Personal information
- Born: April 12, 1987 (age 39) Tarare, France
- Listed height: 6 ft 9 in (2.06 m)
- Listed weight: 220 lb (100 kg)

Career information
- High school: Albert Thomas (Roanne, France)
- College: Arizona Western (2006–2008) San Diego State (2008–2011)
- NBA draft: 2011: undrafted
- Playing career: 2011–2019
- Position: Power forward

Career history
- 2011–2013: Boulazac Dordogne
- 2013–2014: SOMB
- 2014–2015: ESSM Le Portel
- 2015–2017: Chorale Roanne
- 2017-2019: SO Maritime Boulogne

Career highlights
- First-team All-ACCAC (2008);

= Mehdi Cheriet =

French-Algerian basketball player

Mehdi Cheriet (born April 12, 1987) is a French-Algerian former professional basketball player.

== Collegiate career ==
After completing his years at Albert Thomas School in Roanne, France, Cheriet enrolled in Arizona Western College in Yuma, Arizona. He helped the team win their third consecutive JUCO Region I championship and the NJCAA district finals in his freshman season. As a sophomore, Cheriet was known as a premier NJCAA basketball player and was ranked the 17th-best junior college player by Rivals.com.
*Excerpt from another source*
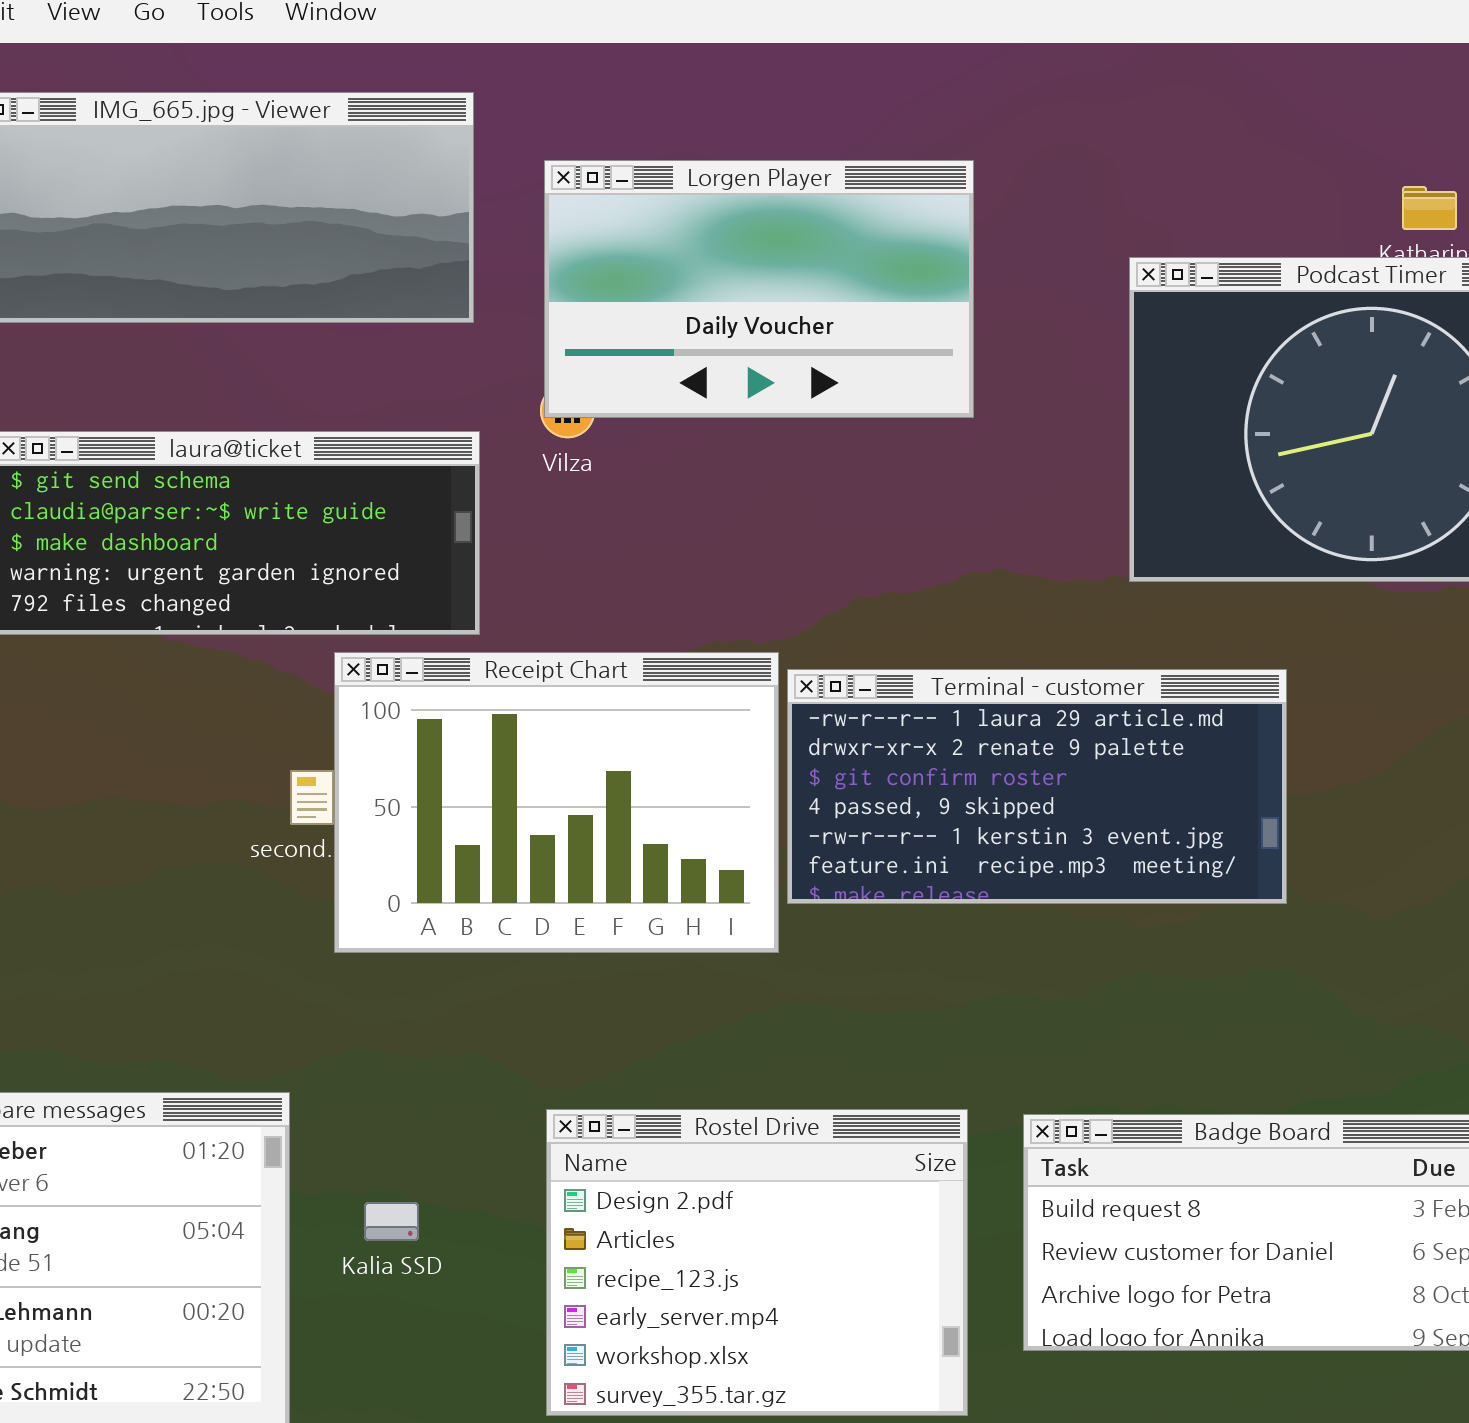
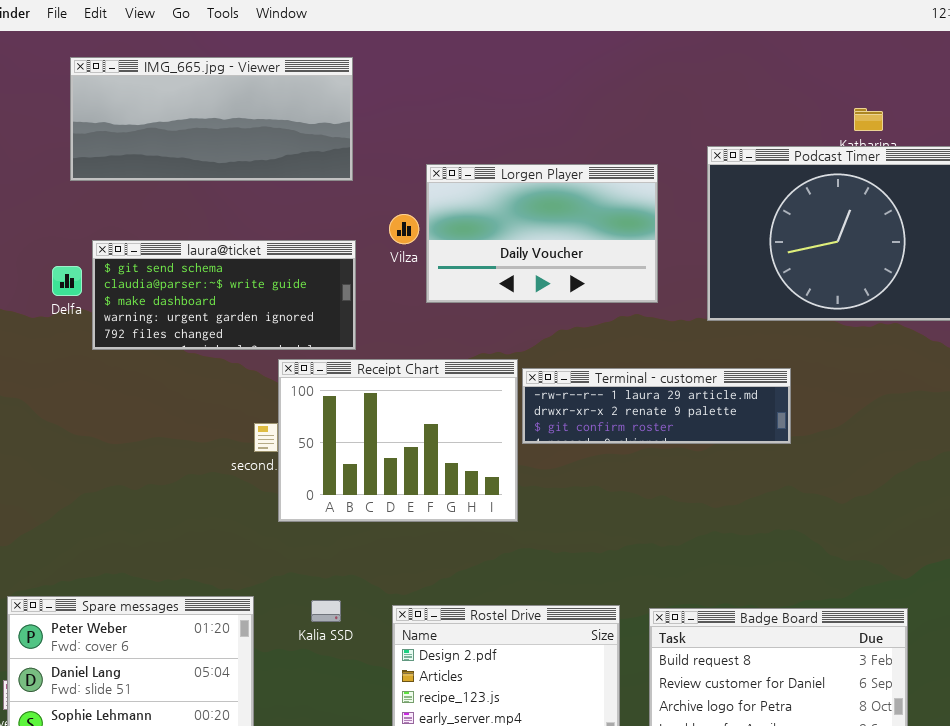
Lorgen Player: [544,160,974,418] -> [426,164,658,303], moved
Terminal - customer: [787,669,1287,904] -> [522,368,791,444], resized
Kalia SSD: [364,1202,419,1241] -> [311,600,341,622], moved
By the end of the season, he garnered All-Arizona Community College Athletic Conference (ACCAC) honors as his team finished with a 26–3 record.

== International career ==
On July 20, 2015, it was announced that Cheriet would join Algeria for the AfroBasket 2015. He was called up by team head coach Ali Filali despite not being in the preliminary squad.